For Whisper, this process can be divided into a prompt phase and a generation phase. In the prompt phase, the audio clip is padded to 30 seconds and processed by the encoder to generate audio features. The decoder then processes both these audio features and the text prompt to produce the first output token. In the generation phase, the decoder generates subsequent tokens autoregressively, using the audio features and past context. The encoder is not used during this stage.

The metric used for measuring Whisper performance is tokens per second (tokens/s).
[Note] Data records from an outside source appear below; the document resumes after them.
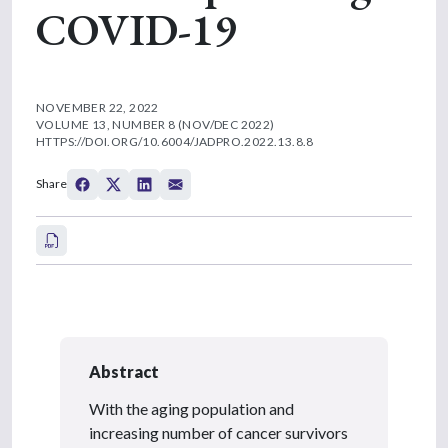
COVID-19
NOVEMBER 22, 2022
VOLUME 13, NUMBER 8 (NOV/DEC 2022)
HTTPS://DOI.ORG/10.6004/JADPRO.2022.13.8.8
Share
Abstract
With the aging population and
increasing number of cancer survivors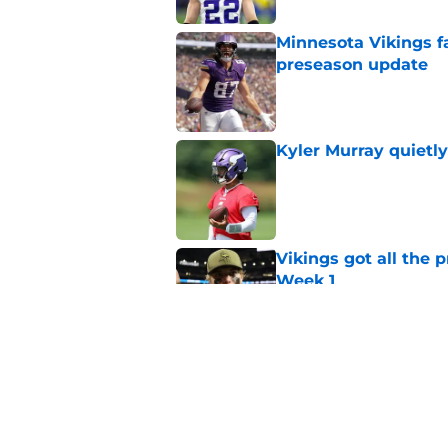
Minnesota Vikings fa
preseason update
Published by on Invalid Dat
Kyler Murray quietly
Published by on Invalid Dat
Vikings got all the 
Week 1
Published by on Invalid Dat
Vikings will never 
Published by on Invalid Dat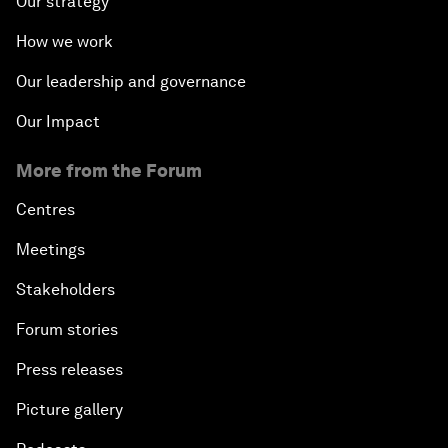
Our strategy
How we work
Our leadership and governance
Our Impact
More from the Forum
Centres
Meetings
Stakeholders
Forum stories
Press releases
Picture gallery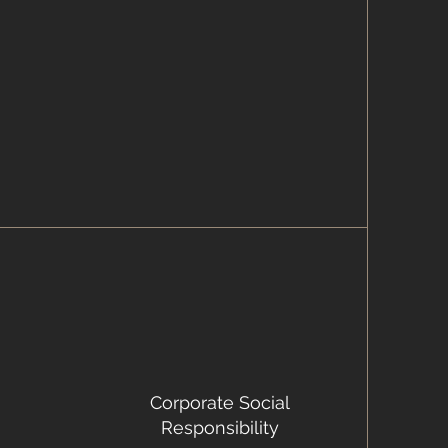
Corporate Social
Responsibility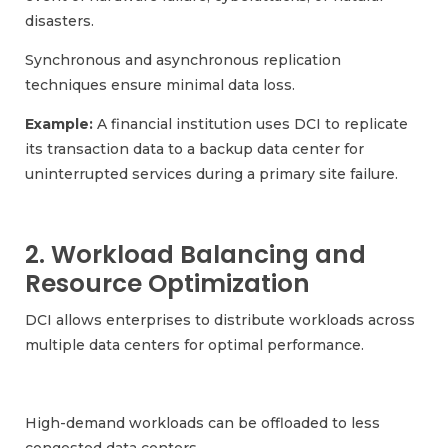
disasters.
Synchronous and asynchronous replication
techniques ensure minimal data loss.
Example:
A financial institution uses DCI to replicate
its transaction data to a backup data center for
uninterrupted services during a primary site failure.
2. Workload Balancing and
Resource Optimization
DCI allows enterprises to distribute workloads across
multiple data centers for optimal performance.
High-demand workloads can be offloaded to less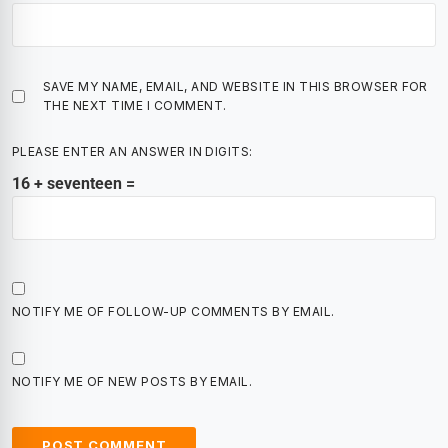
SAVE MY NAME, EMAIL, AND WEBSITE IN THIS BROWSER FOR
THE NEXT TIME I COMMENT.
PLEASE ENTER AN ANSWER IN DIGITS:
16 + seventeen =
NOTIFY ME OF FOLLOW-UP COMMENTS BY EMAIL.
NOTIFY ME OF NEW POSTS BY EMAIL.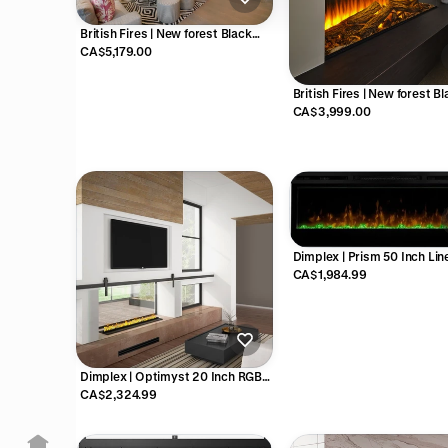
British Fires | New forest Black
edition 63 inch electric fireplace -
CA$5,179.00
FCBUS0026
British Fires | New forest B
edition 48 inch electric firep
CA$3,999.00
FCBUS0025
Dimplex | Prism 50 Inch Lin
Electric Fireplace - X-BLF50
CA$1,984.99
Dimplex | Optimyst 20 Inch RGB
Cassette Vapor Electric Fireplace
CA$2,324.99
- CDFI500-PRO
The resulting throughput measurement quantifies the generation speed of the output tokens and resulting text. Compared to other metrics like real-time factor (RTF), tokens/s aligns well with performance metrics for other transformer-based models.

Conclusion

In this post, we described the complexities involved in choosing the model, task, dataset, accuracy, and performance metrics of a contemporary ASR benchmark. We believe the design choices of this benchmark objectively address most of the critical deployment decisions faced by practitioners while delivering important performance insights to customers.

Details of the MLPerf Inference Whisper benchmark and reference implementation can be found here.

Given the overwhelming interests from vendors, as demonstrated by the number of submissions, we hope to continue improving the benchmark in future iterations, accounting for the different application domains relevant to ASR.